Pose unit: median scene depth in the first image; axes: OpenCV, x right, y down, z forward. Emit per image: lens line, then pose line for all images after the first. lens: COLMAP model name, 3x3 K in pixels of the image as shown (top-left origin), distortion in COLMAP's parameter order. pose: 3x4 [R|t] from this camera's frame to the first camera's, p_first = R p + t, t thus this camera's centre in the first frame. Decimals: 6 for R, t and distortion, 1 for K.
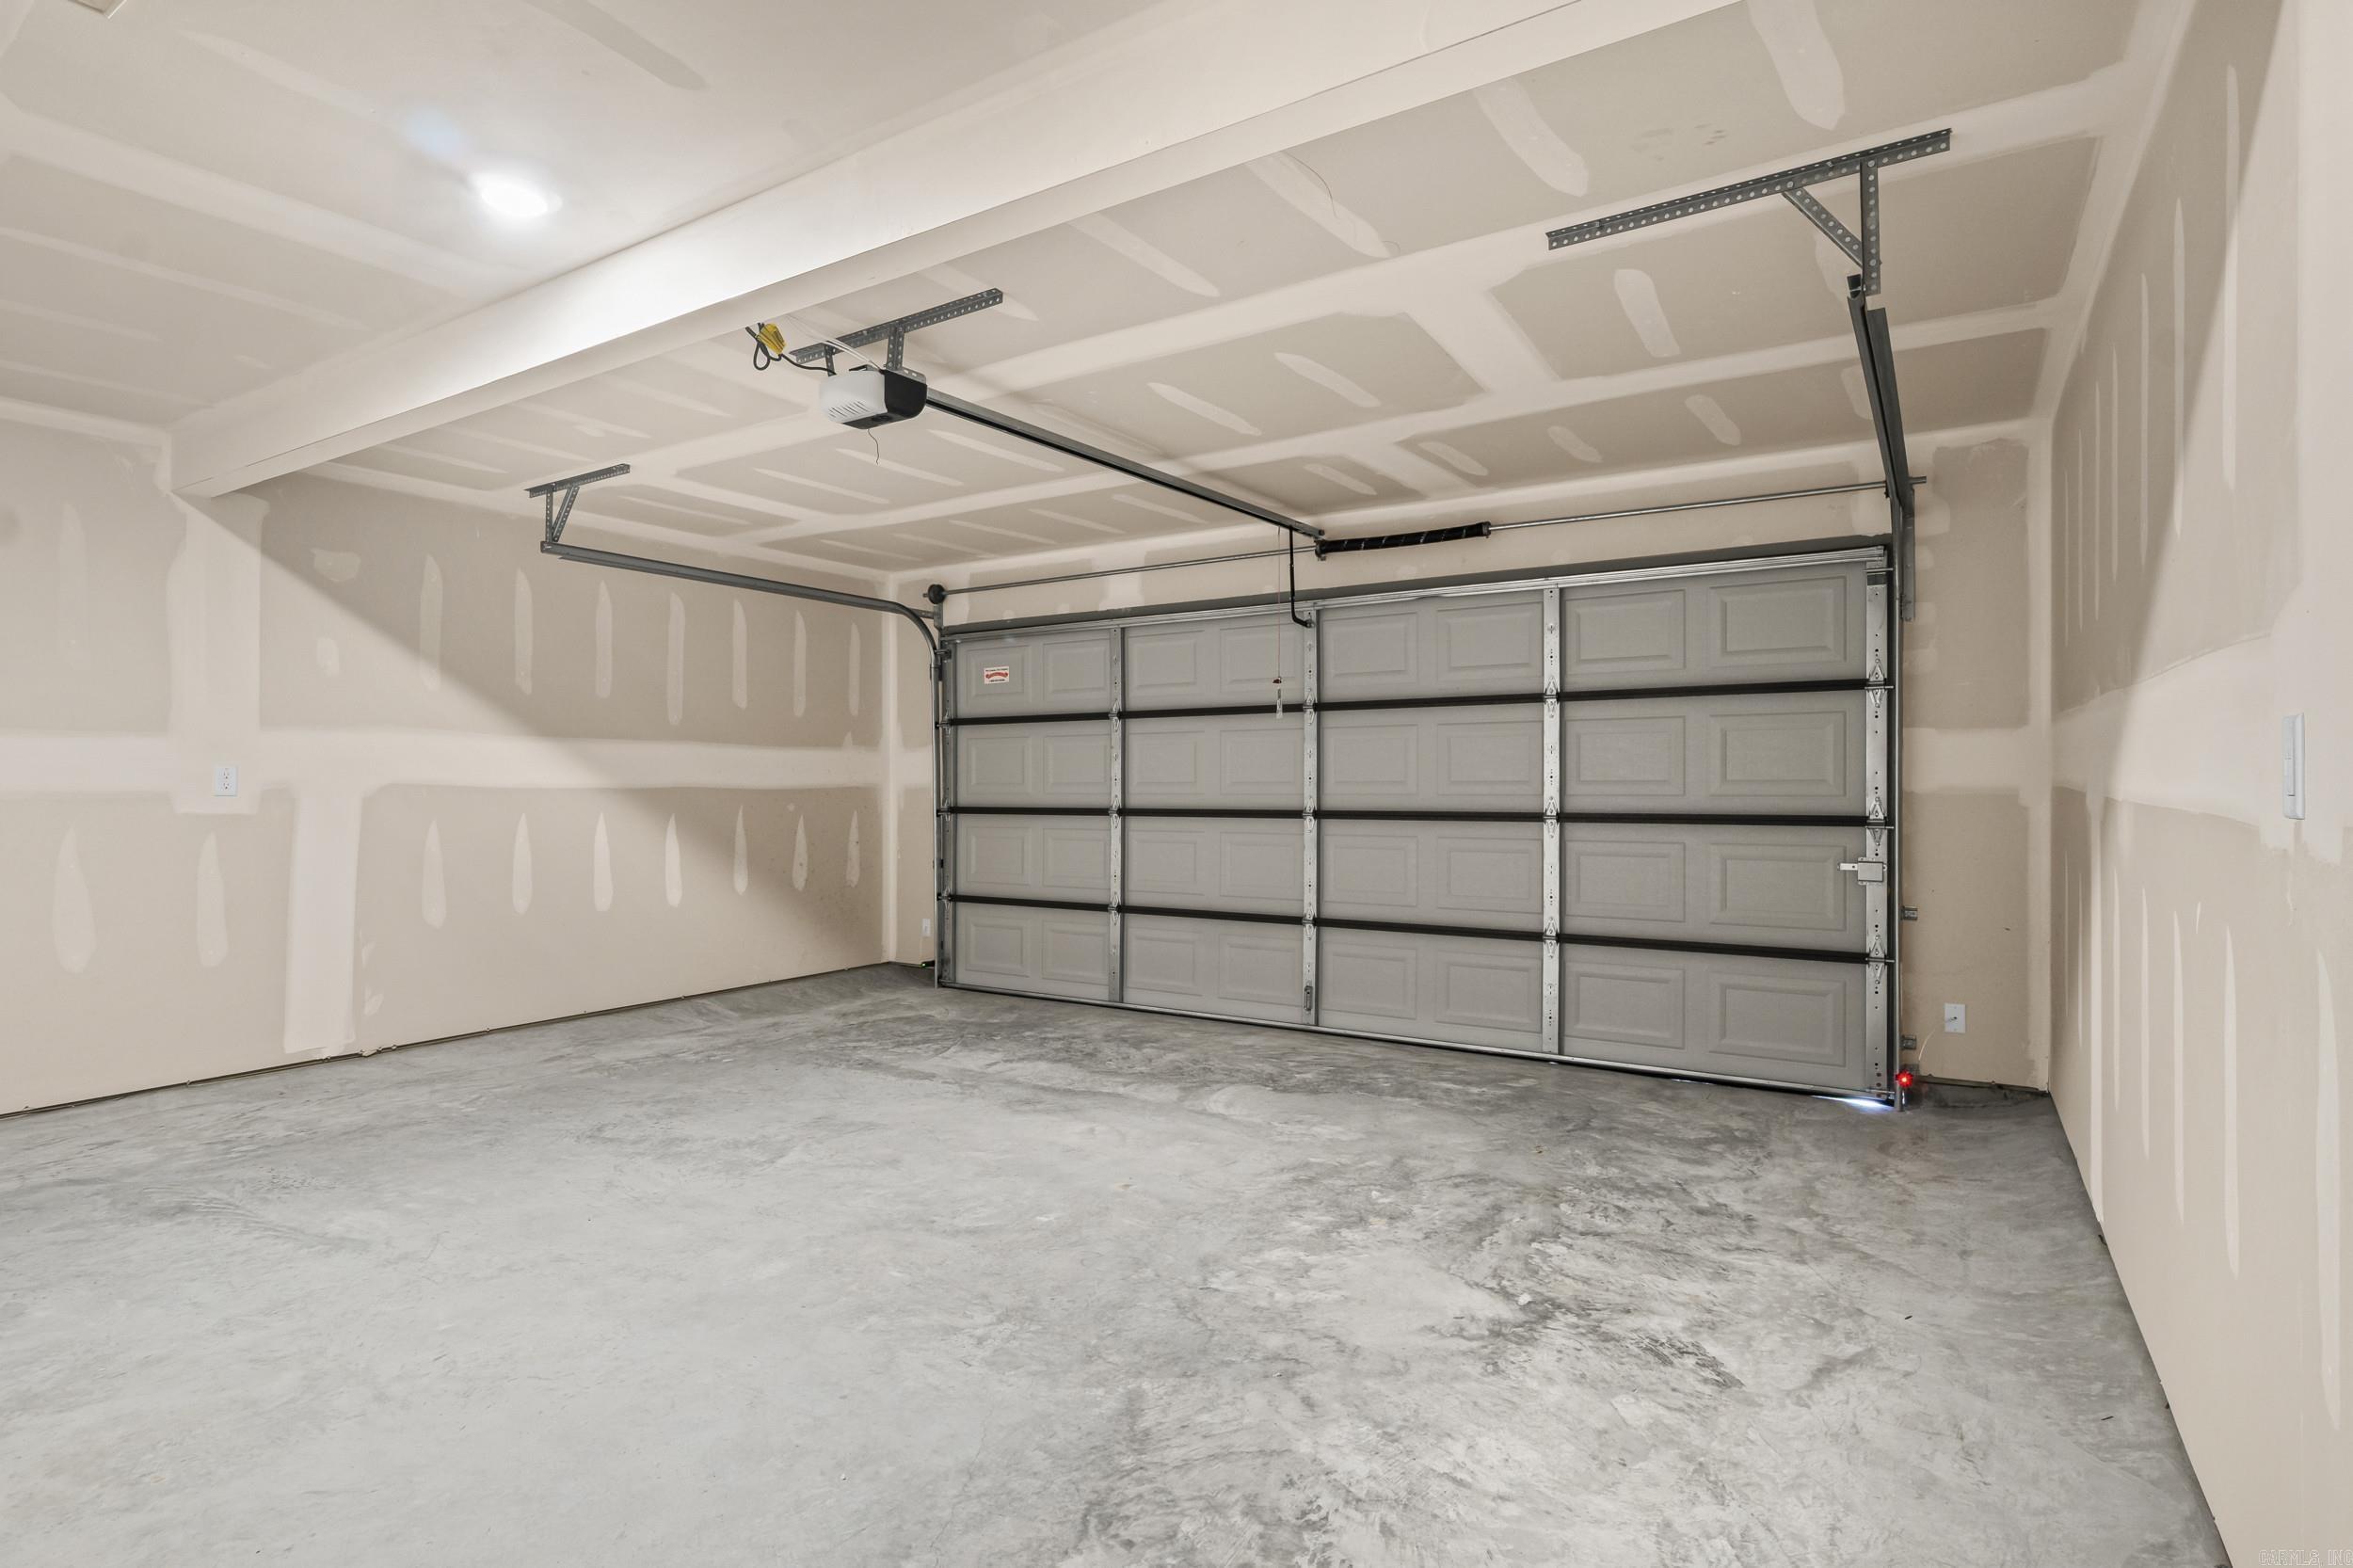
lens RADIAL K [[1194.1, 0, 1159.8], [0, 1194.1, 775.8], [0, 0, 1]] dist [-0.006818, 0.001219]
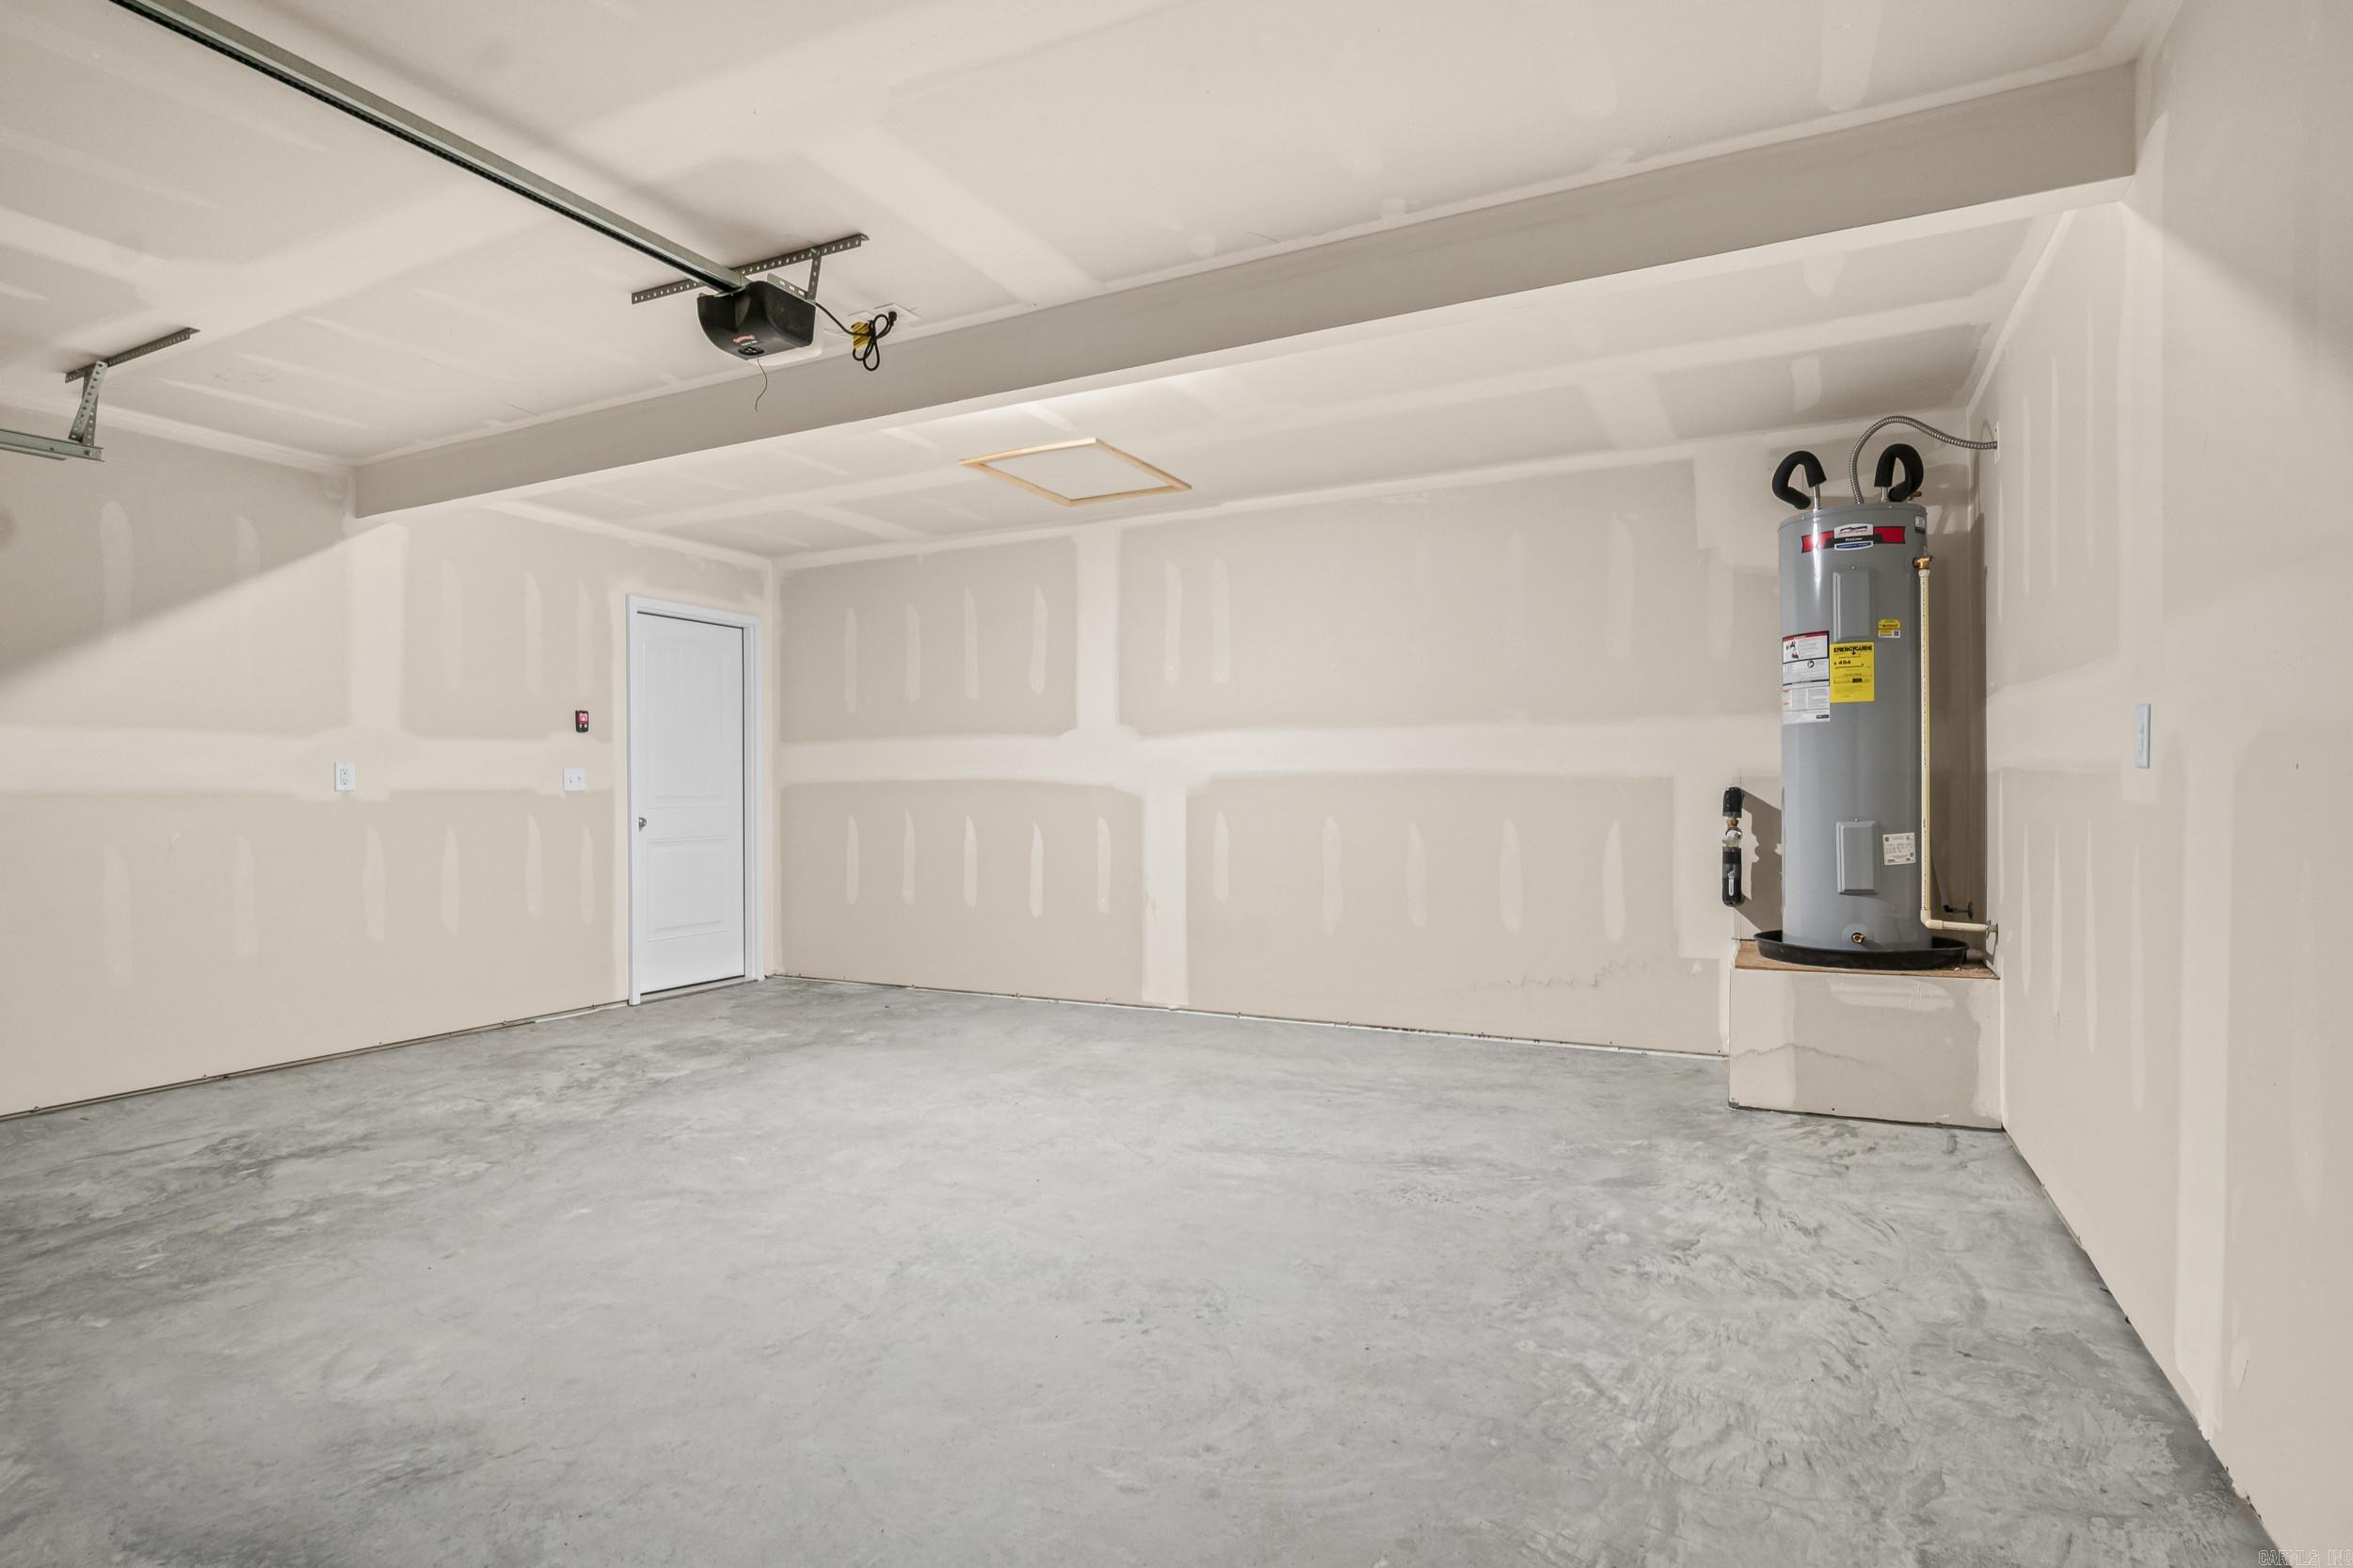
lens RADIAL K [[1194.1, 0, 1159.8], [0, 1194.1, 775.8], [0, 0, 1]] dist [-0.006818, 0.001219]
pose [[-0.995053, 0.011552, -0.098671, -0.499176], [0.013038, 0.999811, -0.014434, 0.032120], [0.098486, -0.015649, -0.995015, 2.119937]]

### AIM OF THE TASK
Print the material above once more, exactly, minus the pictures.

### ANSWER TO THE PROBLEM
Pose unit: median scene depth in the first image; axes: OpenCV, x right, y down, z forward. Emit per image: lens line, then pose line for all images after the first. lens: COLMAP model name, 3x3 K in pixels of the image as shown (top-left origin), distortion in COLMAP's parameter order. pose: 3x4 [R|t] from this camera's frame to the first camera's, p_first = R p + t, t thus this camera's centre in the first frame. Decimals: 6 for R, t and distortion, 1 for K.
lens RADIAL K [[1194.1, 0, 1159.8], [0, 1194.1, 775.8], [0, 0, 1]] dist [-0.006818, 0.001219]
lens RADIAL K [[1194.1, 0, 1159.8], [0, 1194.1, 775.8], [0, 0, 1]] dist [-0.006818, 0.001219]
pose [[-0.995053, 0.011552, -0.098671, -0.499176], [0.013038, 0.999811, -0.014434, 0.032120], [0.098486, -0.015649, -0.995015, 2.119937]]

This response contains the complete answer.